- EUR/USD loses further ground and recedes to the 1.1820 area.
- The dollar’s rebound looks to pick up extra pace on Friday.
- US final Consumer Sentiment for the month of July next on tap.
Following earlier +2-year peaks just beyond 1.19 the figure, EUR/USD seems to have embarked on a correction lower to the current 1.1820 region at the end of the week,
EUR/USD closing its sixth consecutive week with gains
EUR/USD briefly tested the area just above the 1.19 barrier during early trade on Friday, always on the back of the persistent offered bias hurting the greenback.
In the meantime, the dollar continues to reclaim ground lost and therefore keeping EUR/USD under some modest downside pressure. Higher US yields plus oversold conditions in most of the risk complex appear among the drivers of the buck’s bullish attempt.
In the docket, the flash headline CPI in the euro bloc is seen rising 0.4% YoY, while Core CPI is expected to gain 1.2% on a year to July. Additional data in Euroland saw a historic slump in the GDP, showing the economy is predicted to contract at an annualized 15% and 12.1% inter-quarter in Q2.
Across the Atlantic, the Core PCE gained 0.2% inter-month in June and 0.9% from a year earlier. The final print of the U-Mich index will close the weekly calendar later in the NA session.

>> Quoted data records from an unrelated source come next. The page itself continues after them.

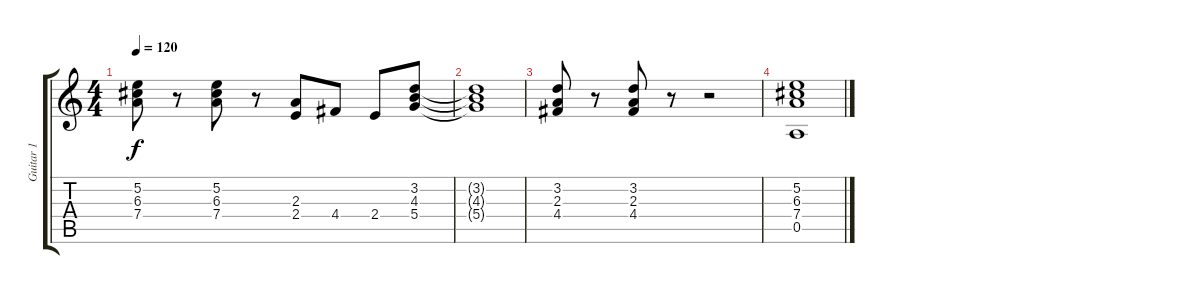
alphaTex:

\track ("Guitar 1" "Guitar 1") {instrument distortionguitar}
\staff {score tabs}
\tuning (E4 B3 G3 D3 A2 E2) {hide}
\ts (4 4)
\tempo 120
\clef g2
\ks c
(5.2 6.3 7.4).8{dy f} r.8 (5.2 6.3 7.4).8 r.8 (2.3 2.4).8 4.4.8 2.4.8 (3.2 4.3 5.4).8 |
(3.2{t} 4.3{t} 5.4{t}).1 |
(3.2 2.3 4.4).8 r.8 (3.2 2.3 4.4).8 r.8 r.2 |
(5.2 6.3 7.4 0.5).1
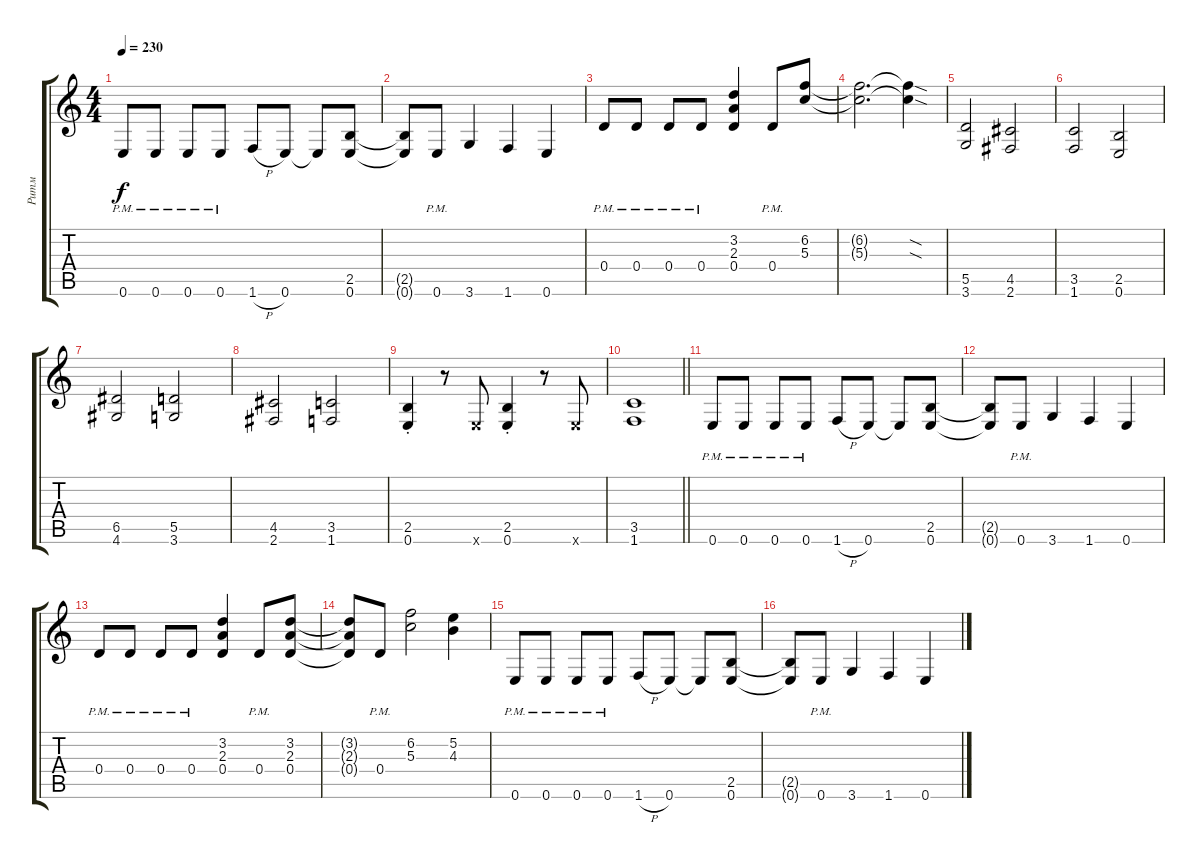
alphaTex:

\track ("Ритм" "Ритм") {instrument distortionguitar}
\staff {score tabs}
\tuning (E4 B3 G3 D3 A2 E2) {hide}
\ts (4 4)
\tempo 230
\clef g2
\ks c
0.6{pm}.8{dy f} 0.6{pm}.8 0.6{pm}.8 0.6{pm}.8 1.6{h}.8 0.6.8 0.6{t}.8 (2.5 0.6).8 |
(2.5{t} 0.6{t}).8 0.6{pm}.8 3.6.4 1.6.4 0.6.4 |
0.4{pm}.8 0.4{pm}.8 0.4{pm}.8 0.4{pm}.8 (3.2 2.3 0.4).4 0.4{pm}.8 (6.2 5.3).8 |
(6.2{t} 5.3{t}).2{d} (6.2{sod t} 5.3{sod t}).4 |
(5.5 3.6).2 (4.5 2.6).2 |
(3.5 1.6).2 (2.5 0.6).2 |
(6.5 4.6).2 (5.5 3.6).2 |
(4.5 2.6).2 (3.5 1.6).2 |
(2.5{st} 0.6{st}).4 r.8 0.6{x}.8 (2.5{st} 0.6{st}).4 r.8 0.6{x}.8 |
\barLineRight lightlight
(3.5 1.6).1 |
0.6{pm}.8 0.6{pm}.8 0.6{pm}.8 0.6{pm}.8 1.6{h}.8 0.6.8 0.6{t}.8 (2.5 0.6).8 |
(2.5{t} 0.6{t}).8 0.6{pm}.8 3.6.4 1.6.4 0.6.4 |
0.4{pm}.8 0.4{pm}.8 0.4{pm}.8 0.4{pm}.8 (3.2 2.3 0.4).4 0.4{pm}.8 (3.2 2.3 0.4).8 |
(3.2{t} 2.3{t} 0.4{t}).8 0.4{pm}.8 (6.2 5.3).2 (5.2 4.3).4 |
0.6{pm}.8 0.6{pm}.8 0.6{pm}.8 0.6{pm}.8 1.6{h}.8 0.6.8 0.6{t}.8 (2.5 0.6).8 |
(2.5{t} 0.6{t}).8 0.6{pm}.8 3.6.4 1.6.4 0.6.4
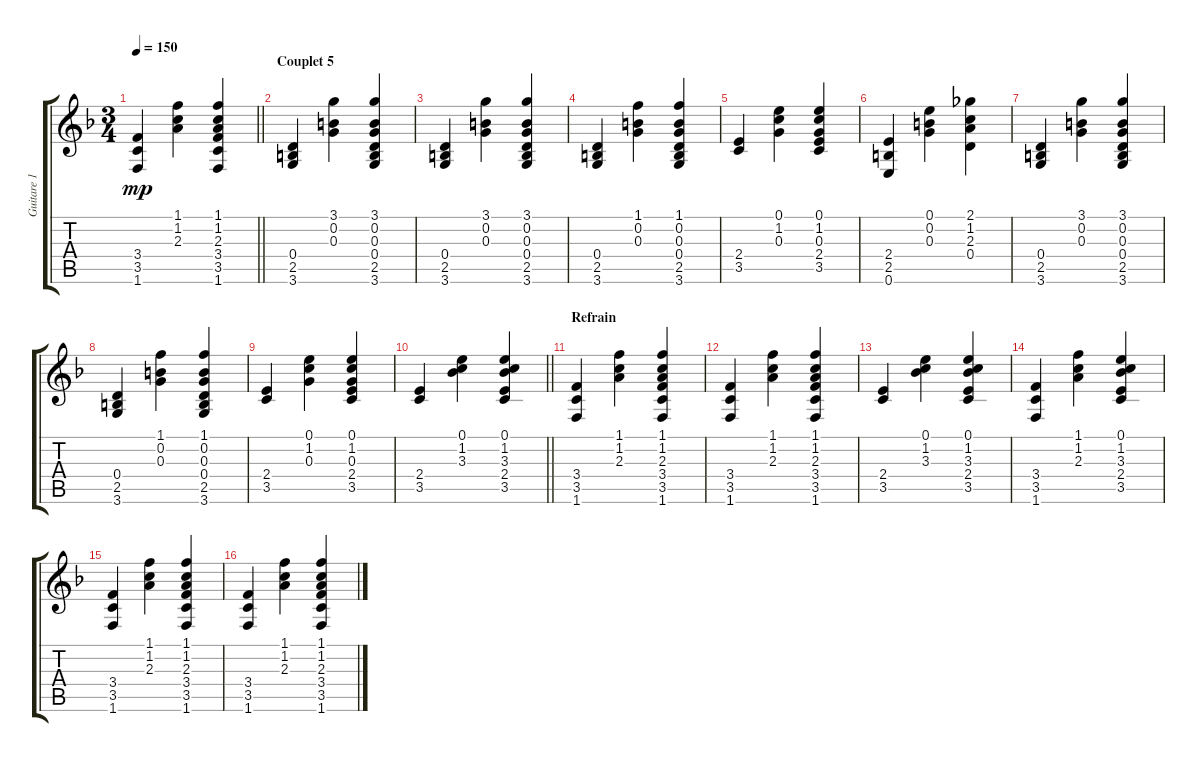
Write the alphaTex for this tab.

\track ("Guitare 1" "Guitare 1") {instrument acousticguitarsteel}
\staff {score tabs}
\tuning (E4 B3 G3 D3 A2 E2) {hide}
\ts (3 4)
\tempo 150
\clef g2
\barLineRight lightlight
\ks f
(3.4 3.5 1.6).4{dy mp} (1.1 1.2 2.3).4 (1.1 1.2 2.3 3.4 3.5 1.6).4 |
\section ("" "Couplet 5")
(0.4 2.5 3.6).4 (3.1 0.2 0.3).4 (3.1 0.2 0.3 0.4 2.5 3.6).4 |
(0.4 2.5 3.6).4 (3.1 0.2 0.3).4 (3.1 0.2 0.3 0.4 2.5 3.6).4 |
(0.4 2.5 3.6).4 (1.1 0.2 0.3).4 (1.1 0.2 0.3 0.4 2.5 3.6).4 |
(2.4 3.5).4 (0.1 1.2 0.3).4 (0.1 1.2 0.3 2.4 3.5).4 |
(2.4 2.5 0.6).4 (0.1 0.2 0.3).4 (2.1 1.2 2.3 0.4).4 |
(0.4 2.5 3.6).4 (3.1 0.2 0.3).4 (3.1 0.2 0.3 0.4 2.5 3.6).4 |
(0.4 2.5 3.6).4 (1.1 0.2 0.3).4 (1.1 0.2 0.3 0.4 2.5 3.6).4 |
(2.4 3.5).4 (0.1 1.2 0.3).4 (0.1 1.2 0.3 2.4 3.5).4 |
\barLineRight lightlight
(2.4 3.5).4 (0.1 1.2 3.3).4 (0.1 1.2 3.3 2.4 3.5).4 |
\section ("" "Refrain")
(3.4 3.5 1.6).4 (1.1 1.2 2.3).4 (1.1 1.2 2.3 3.4 3.5 1.6).4 |
(3.4 3.5 1.6).4 (1.1 1.2 2.3).4 (1.1 1.2 2.3 3.4 3.5 1.6).4 |
(2.4 3.5).4 (0.1 1.2 3.3).4 (0.1 1.2 3.3 2.4 3.5).4 |
(3.4 3.5 1.6).4 (1.1 1.2 2.3).4 (0.1 1.2 3.3 2.4 3.5).4 |
(3.4 3.5 1.6).4 (1.1 1.2 2.3).4 (1.1 1.2 2.3 3.4 3.5 1.6).4 |
(3.4 3.5 1.6).4 (1.1 1.2 2.3).4 (1.1 1.2 2.3 3.4 3.5 1.6).4
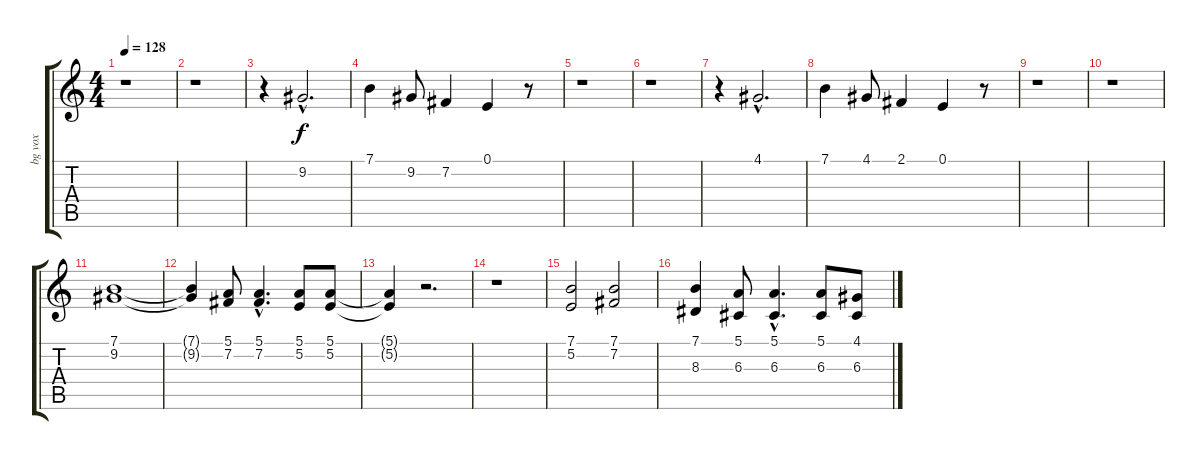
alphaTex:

\track ("bg vox" "bg vox") {instrument choiraahs}
\staff {score tabs}
\tuning (E4 B3 G3 D3 A2 E2) {hide}
\ts (4 4)
\tempo 128
\clef g2
\ks c
r.1{dy f} |
r.1 |
r.4 9.2{hac}.2{d} |
7.1.4 9.2.8 7.2.4 0.1.4 r.8 |
r.1 |
r.1 |
r.4 4.1{hac}.2{d} |
7.1.4 4.1.8 2.1.4 0.1.4 r.8 |
r.1 |
r.1 |
(7.1 9.2).1 |
(7.1{t} 9.2{t}).4 (5.1 7.2).8 (5.1{hac} 7.2{hac}).4{d} (5.1 5.2).8 (5.1 5.2).8 |
(5.1{t} 5.2{t}).4 r.2{d} |
r.1 |
(7.1 5.2).2 (7.1 7.2).2 |
(7.1 8.3).4 (5.1 6.3).8 (5.1{hac} 6.3{hac}).4{d} (5.1 6.3).8 (4.1 6.3).8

What to look for around EUR
EUR/USD recorded fresh tops just above the 1.19 yardstick at the end of the week, confirming once again the solid momentum around both the single currency and the rest of its risky peers. The sharp move up, while largely triggered by dollar-selling, has found extra sustain in auspicious results from the domestic docket, in turn supporting further the view of a strong economic recovery following the coronavirus fallout. Also lending wings to the momentum around the euro, the recently clinched deal on the European Recovery Fund helped putting political fears within the region to rest (for now), while the solid position of the current account in the region adds to the rally.
EUR/USD levels to watch
At the moment, the pair is losing 0.25% at 1.1817 and faces immediate contention at 1.1709 (38.2% Fibo of the 2017-2018 rally) followed by 1.1495 (monthly high Mar.9) and finally 1.1448 (50% Fibo of the 2017-2018 rally). On the upside, a breakout of 1.1909 (2020 high Jul.31) would target 1.1996 (high May 14 2018) en route to 1.2032 (23.6% Fibo of the 2017-2018 rally).